Tom Garrison: [00:39:38] Oh, those were “Her” was I thought interesting. Just, it’s just weird when he falls in love with an AI.
Will Hurd: Tom what about you?
Tom Garrison: You said “Ex Machina.” I think “Ex Machina” is a fascinating, fascinating movie. It is not just kind of visually stunning, but it’s just, I can’t give it away because people haven’t watched it, but there is a question at the end that I love. I can’t, I can’t do it. Can’t do it anyway. So my favorite movie hands down. Um, is “Indiana Jones and the Last Crusade.” It’s the number three. It’s the one with Sean Connery in it.

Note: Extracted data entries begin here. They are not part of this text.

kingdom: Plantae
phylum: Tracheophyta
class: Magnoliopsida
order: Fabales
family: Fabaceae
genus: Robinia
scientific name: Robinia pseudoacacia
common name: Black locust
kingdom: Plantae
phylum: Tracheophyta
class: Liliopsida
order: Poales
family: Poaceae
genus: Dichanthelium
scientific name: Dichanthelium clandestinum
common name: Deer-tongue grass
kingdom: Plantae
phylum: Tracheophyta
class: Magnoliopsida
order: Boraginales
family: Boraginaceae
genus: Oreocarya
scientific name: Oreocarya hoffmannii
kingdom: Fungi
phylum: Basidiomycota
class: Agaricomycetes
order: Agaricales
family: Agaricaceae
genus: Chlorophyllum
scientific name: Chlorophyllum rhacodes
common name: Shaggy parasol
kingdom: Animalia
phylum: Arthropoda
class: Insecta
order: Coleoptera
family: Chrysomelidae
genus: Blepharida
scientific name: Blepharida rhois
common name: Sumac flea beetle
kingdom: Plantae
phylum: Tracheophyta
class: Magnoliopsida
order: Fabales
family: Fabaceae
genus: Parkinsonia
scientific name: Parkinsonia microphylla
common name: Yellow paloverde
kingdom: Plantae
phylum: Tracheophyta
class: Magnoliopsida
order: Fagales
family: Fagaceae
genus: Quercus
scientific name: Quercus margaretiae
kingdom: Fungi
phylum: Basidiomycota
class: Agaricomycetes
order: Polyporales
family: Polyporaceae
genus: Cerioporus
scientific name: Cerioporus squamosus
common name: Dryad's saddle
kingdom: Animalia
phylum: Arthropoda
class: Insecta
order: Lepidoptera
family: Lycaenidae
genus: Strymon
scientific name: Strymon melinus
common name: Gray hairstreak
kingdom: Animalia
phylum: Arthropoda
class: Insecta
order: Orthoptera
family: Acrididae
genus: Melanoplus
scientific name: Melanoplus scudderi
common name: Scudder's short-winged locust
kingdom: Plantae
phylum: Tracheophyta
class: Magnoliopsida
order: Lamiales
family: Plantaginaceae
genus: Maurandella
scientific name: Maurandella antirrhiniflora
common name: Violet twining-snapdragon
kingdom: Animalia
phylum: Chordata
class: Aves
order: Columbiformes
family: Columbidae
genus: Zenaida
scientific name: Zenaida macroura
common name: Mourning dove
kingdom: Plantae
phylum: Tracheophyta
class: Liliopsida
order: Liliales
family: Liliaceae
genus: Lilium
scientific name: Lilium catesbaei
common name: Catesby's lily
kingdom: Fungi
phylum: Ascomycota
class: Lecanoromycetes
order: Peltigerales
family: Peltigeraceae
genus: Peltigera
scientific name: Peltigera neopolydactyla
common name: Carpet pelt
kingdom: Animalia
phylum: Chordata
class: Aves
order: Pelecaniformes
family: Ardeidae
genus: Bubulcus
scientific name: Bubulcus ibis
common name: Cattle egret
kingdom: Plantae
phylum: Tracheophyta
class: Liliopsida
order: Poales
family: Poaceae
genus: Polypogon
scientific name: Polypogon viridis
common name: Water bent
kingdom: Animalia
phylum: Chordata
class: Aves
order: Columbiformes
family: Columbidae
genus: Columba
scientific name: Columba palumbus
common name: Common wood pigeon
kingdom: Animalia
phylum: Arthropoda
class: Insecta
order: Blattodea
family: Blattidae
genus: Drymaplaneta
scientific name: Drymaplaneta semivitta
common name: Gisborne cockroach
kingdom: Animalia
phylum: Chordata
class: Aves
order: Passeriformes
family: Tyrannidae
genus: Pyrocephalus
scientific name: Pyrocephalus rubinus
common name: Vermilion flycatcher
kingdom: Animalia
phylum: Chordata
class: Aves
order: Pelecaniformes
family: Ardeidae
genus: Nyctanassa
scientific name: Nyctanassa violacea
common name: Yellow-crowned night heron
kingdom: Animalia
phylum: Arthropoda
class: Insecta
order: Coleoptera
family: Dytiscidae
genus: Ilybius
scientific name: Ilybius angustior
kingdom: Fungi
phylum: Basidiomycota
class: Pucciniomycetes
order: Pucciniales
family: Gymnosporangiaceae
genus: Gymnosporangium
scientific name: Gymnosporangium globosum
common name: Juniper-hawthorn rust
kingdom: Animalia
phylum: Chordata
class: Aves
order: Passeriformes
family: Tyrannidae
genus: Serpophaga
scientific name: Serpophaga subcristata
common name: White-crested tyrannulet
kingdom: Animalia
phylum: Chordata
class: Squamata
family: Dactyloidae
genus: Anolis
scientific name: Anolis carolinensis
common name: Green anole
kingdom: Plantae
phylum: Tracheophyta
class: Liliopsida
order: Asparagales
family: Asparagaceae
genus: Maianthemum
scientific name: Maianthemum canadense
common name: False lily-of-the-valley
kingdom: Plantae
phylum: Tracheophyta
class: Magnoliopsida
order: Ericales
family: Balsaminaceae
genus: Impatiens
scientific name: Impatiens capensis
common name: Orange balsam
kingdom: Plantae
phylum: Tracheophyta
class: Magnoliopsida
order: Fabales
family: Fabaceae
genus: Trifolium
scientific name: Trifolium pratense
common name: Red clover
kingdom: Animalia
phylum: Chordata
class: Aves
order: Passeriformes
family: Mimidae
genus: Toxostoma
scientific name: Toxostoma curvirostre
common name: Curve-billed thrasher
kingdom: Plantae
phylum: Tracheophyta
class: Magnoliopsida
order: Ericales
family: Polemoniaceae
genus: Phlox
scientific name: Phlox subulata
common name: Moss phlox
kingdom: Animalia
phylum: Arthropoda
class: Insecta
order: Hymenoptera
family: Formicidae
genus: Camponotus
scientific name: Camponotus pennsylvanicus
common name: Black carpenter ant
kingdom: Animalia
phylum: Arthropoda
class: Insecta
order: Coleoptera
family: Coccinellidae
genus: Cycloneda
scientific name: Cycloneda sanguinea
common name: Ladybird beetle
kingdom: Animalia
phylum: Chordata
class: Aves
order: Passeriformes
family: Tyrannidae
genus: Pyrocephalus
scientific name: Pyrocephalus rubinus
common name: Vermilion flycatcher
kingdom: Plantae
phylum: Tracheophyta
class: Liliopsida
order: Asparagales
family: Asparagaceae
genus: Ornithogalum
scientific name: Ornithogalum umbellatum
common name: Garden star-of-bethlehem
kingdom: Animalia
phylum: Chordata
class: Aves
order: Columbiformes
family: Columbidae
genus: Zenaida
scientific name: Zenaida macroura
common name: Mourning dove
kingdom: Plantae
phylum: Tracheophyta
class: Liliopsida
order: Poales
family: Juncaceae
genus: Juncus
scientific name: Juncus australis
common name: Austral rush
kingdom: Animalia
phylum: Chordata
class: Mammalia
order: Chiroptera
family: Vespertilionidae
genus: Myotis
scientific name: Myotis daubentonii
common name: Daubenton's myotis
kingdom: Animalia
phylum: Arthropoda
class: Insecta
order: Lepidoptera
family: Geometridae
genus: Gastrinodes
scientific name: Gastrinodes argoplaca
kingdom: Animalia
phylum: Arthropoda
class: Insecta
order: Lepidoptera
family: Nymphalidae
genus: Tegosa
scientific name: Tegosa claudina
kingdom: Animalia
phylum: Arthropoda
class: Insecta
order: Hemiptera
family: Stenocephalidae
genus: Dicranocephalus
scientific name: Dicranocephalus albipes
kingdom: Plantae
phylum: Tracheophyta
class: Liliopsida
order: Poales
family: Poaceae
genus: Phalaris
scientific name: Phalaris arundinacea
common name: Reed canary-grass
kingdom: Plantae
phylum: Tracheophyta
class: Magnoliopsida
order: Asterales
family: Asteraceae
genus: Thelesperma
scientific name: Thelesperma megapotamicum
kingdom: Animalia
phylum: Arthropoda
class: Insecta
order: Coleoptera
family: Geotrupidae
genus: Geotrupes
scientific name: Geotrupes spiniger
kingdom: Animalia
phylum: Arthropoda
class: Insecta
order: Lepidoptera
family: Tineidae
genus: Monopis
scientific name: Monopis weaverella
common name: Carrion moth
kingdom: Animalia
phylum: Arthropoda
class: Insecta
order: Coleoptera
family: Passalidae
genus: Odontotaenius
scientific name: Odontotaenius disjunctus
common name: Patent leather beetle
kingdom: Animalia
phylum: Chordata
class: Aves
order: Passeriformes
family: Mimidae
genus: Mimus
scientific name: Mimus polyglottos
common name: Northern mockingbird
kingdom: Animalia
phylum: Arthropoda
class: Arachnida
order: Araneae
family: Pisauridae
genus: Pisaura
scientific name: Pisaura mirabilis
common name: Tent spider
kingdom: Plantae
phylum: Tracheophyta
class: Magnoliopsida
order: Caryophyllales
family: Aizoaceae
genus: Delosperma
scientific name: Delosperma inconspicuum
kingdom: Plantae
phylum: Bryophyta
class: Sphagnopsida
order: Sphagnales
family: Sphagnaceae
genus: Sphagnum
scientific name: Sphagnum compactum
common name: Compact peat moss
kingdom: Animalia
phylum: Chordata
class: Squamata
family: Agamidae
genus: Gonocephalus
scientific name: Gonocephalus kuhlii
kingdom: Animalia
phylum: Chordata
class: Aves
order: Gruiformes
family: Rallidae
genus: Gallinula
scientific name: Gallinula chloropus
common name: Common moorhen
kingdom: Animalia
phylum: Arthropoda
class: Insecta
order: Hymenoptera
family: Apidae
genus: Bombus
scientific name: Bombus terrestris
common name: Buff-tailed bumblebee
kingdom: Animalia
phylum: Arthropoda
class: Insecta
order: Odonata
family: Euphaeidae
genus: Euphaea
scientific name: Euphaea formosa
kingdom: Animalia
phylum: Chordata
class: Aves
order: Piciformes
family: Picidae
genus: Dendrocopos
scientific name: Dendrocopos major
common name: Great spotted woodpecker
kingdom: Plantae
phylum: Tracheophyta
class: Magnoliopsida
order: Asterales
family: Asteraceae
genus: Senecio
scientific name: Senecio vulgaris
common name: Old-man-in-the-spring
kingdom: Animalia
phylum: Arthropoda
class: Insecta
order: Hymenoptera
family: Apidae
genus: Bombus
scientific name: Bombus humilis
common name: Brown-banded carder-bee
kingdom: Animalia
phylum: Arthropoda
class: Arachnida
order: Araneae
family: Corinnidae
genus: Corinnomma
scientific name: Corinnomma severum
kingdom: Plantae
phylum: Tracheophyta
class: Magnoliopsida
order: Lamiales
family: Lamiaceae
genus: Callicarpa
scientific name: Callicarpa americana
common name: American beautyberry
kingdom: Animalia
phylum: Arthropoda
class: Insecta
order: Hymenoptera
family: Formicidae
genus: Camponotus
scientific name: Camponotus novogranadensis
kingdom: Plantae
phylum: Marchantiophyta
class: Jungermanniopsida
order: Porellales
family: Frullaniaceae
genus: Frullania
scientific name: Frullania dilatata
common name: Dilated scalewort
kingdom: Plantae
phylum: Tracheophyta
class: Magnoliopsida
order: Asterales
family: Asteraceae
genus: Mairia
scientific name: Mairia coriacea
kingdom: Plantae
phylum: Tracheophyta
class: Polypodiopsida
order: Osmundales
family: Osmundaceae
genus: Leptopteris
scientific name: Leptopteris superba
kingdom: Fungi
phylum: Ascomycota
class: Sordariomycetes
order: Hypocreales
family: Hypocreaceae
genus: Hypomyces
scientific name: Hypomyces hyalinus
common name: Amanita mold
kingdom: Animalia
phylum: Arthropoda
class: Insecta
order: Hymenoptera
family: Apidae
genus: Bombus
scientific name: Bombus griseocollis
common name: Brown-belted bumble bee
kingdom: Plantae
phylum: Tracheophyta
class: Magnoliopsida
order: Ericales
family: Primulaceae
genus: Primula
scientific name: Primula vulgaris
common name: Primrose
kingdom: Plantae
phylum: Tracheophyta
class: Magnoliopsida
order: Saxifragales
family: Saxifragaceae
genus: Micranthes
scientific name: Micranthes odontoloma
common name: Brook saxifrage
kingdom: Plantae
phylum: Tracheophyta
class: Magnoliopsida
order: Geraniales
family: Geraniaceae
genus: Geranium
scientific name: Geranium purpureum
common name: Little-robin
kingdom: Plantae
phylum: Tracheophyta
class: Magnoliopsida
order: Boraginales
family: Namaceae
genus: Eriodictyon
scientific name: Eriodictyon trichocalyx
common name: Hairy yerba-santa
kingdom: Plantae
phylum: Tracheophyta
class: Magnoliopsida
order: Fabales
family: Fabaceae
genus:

And absolutely just love it. Just that sense of adventure and, you know, good guy, bad guy, all that kind of stuff. It was just. I just love that movie anyway. Well, Hey, Will, thank you so much for spending the time with us, uh, you know, your insights and your just your experience is fascinating. You’re such a well-spoken guy as well. So it was a pleasure having you on the panel.
Will Hurd: [00:40:42] Thanks for having me on. Thanks for what y’all do and highlighting these important issues.